First a defining word or two and then a suggestion about using the index.
Each teaching unit is designated by three two-digit numbers. For example, the form "04.01.09" refers to the year the unit was written (2004), the volume number (1) for the seminar in which the unit was developed, and the chapter (9) in that volume where the unit appears. The indexers decided not to indicate whether the units were primarily for elementary school, middle school, or for high school classes. It has seemed - and teachers have often said - that a great many of the units, regardless of their originally intended audience, are readily adaptable for use across a wide range of grades.
To make the index easier to use, four typefaces differentiate among main categories and their subheadings. Major headings appear in large boldface type; minor headings are in italics; first subheadings are in standard typeface; and second subheadings are in bold italic type. An example is provided below:
Slavery and Reconstruction
14.01.09 Pain to Pride: A Visual Journey of African American Life in 19th Century Richmond, VA
Some major categories are lengthy. Therefore the reader may sometimes need to scroll through preceding entries to find the major heading.
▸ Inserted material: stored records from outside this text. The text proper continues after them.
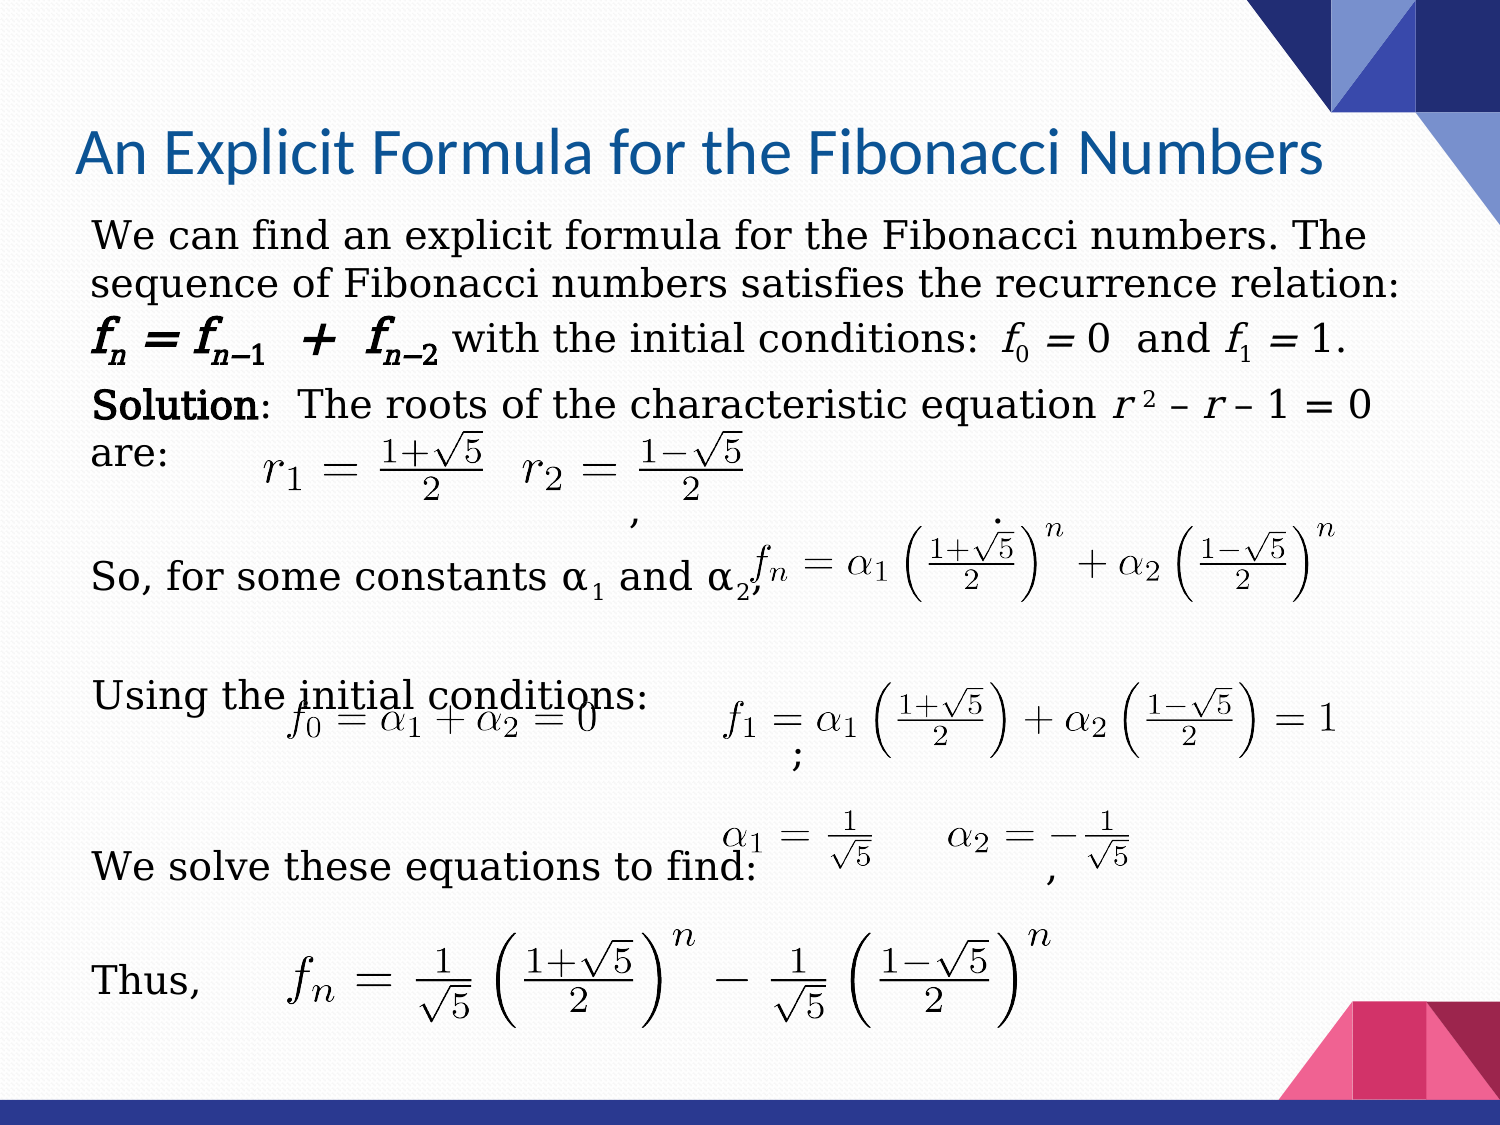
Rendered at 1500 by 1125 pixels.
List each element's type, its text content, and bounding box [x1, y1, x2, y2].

picture [947, 809, 1129, 870]
picture [722, 681, 1335, 758]
picture [722, 809, 872, 870]
list We can find an explicit formula for the Fibonacci numbers. The sequence of Fibonacci numbers satisfies the recurrence relation: fn = fn−1 + fn−2 with the initial conditions: f0 = 0 and f1 = 1. Solution: The roots of the characteristic equation r 2 – r – 1 = 0 are: , . So, for some constants α1 and α2, Using the initial conditions: ; We solve these equations to find: , Thus, [75, 202, 1425, 1028]
title An Explicit Formula for the Fibonacci Numbers [75, 0, 1425, 188]
picture [749, 523, 1335, 602]
picture [263, 431, 483, 500]
picture [0, 0, 1500, 1099]
picture [522, 431, 743, 500]
picture [287, 700, 597, 739]
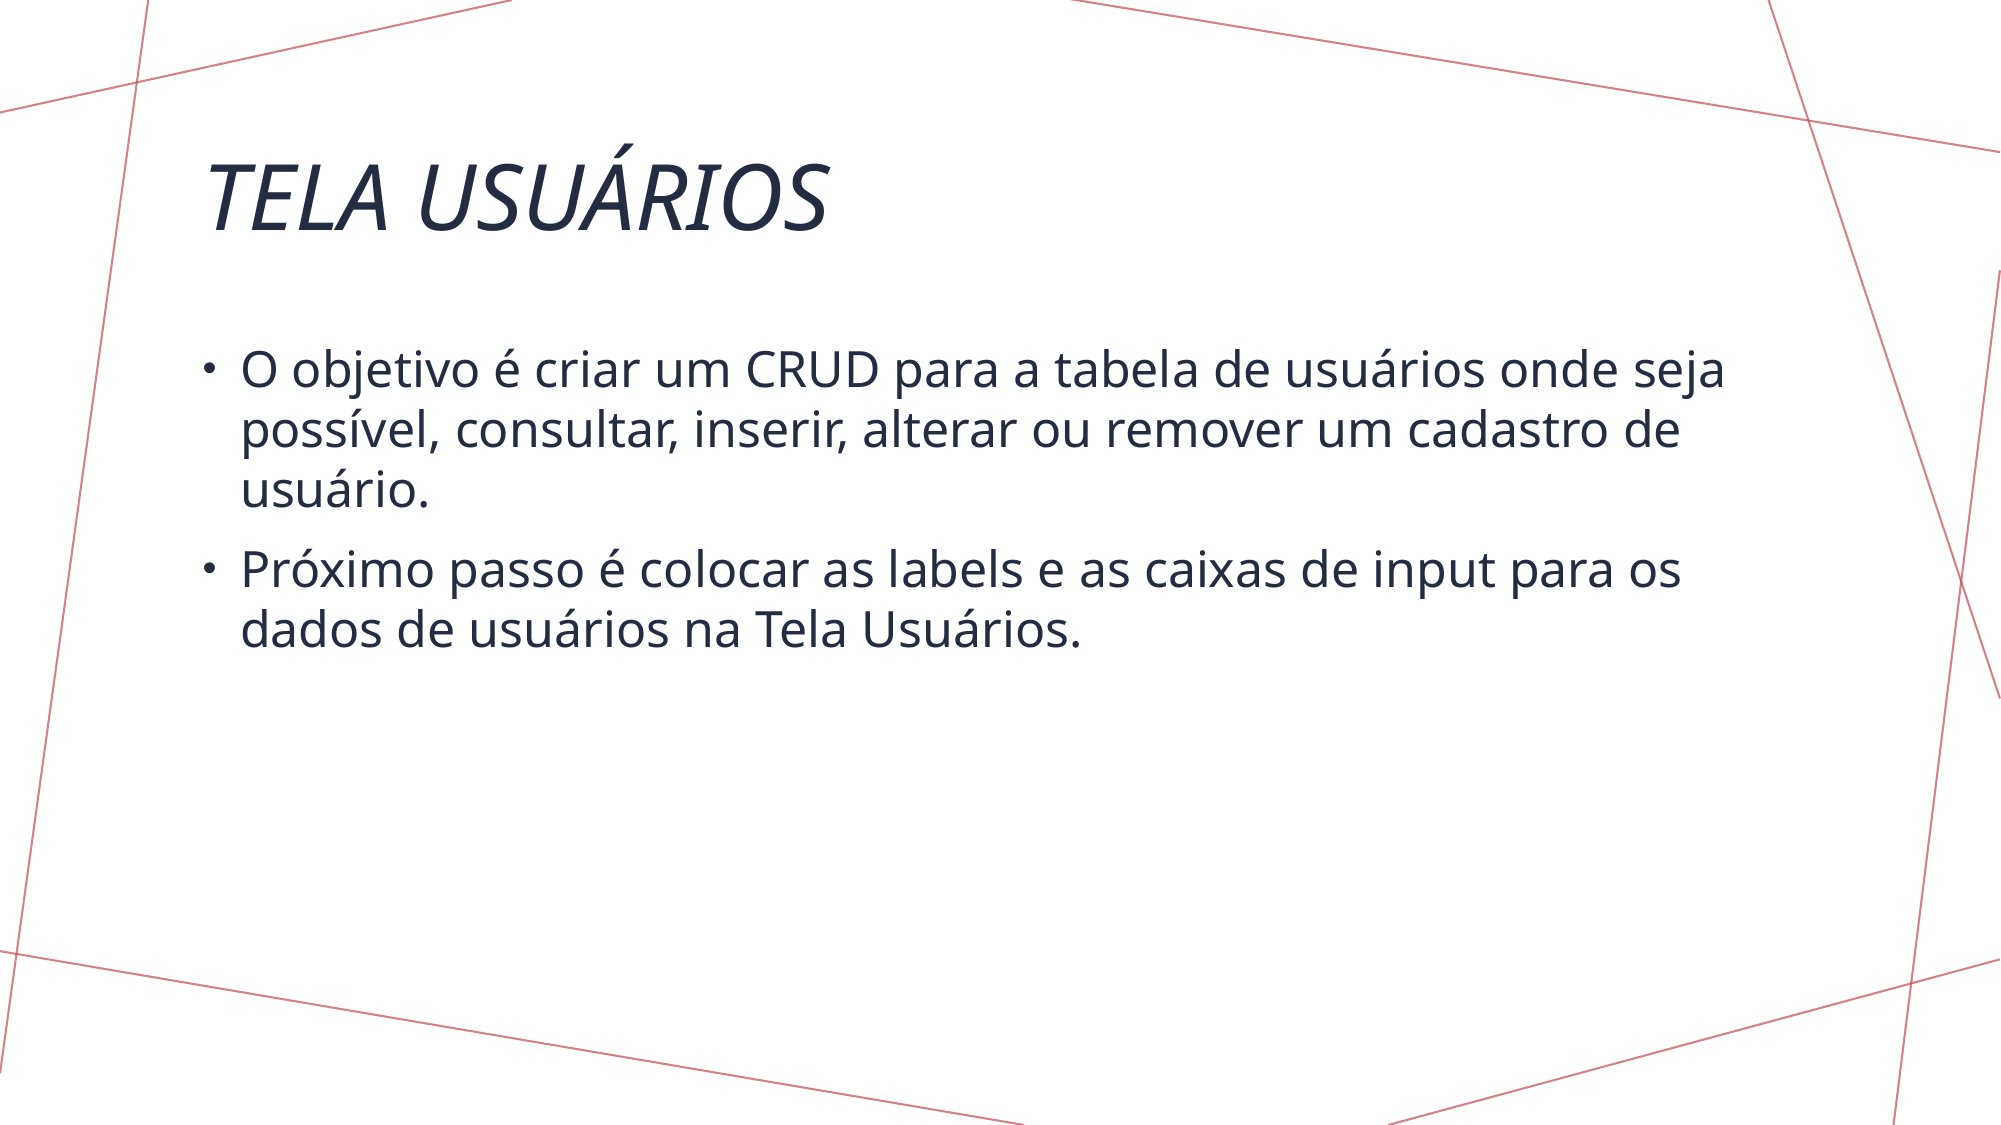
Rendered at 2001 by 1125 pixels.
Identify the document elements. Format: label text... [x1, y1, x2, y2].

Now a suggestion. No index can be prepared to everyone's satisfaction, especially with regard to the number of specific topical entries and with regard to cross-referencing. The index that follows has assumed an open and explorative reader. We urge the users of the index to take an open attitude in searching the index for units of interest to them. The alternative would be an index so long and cumbersome as seriously to reduce its usefulness.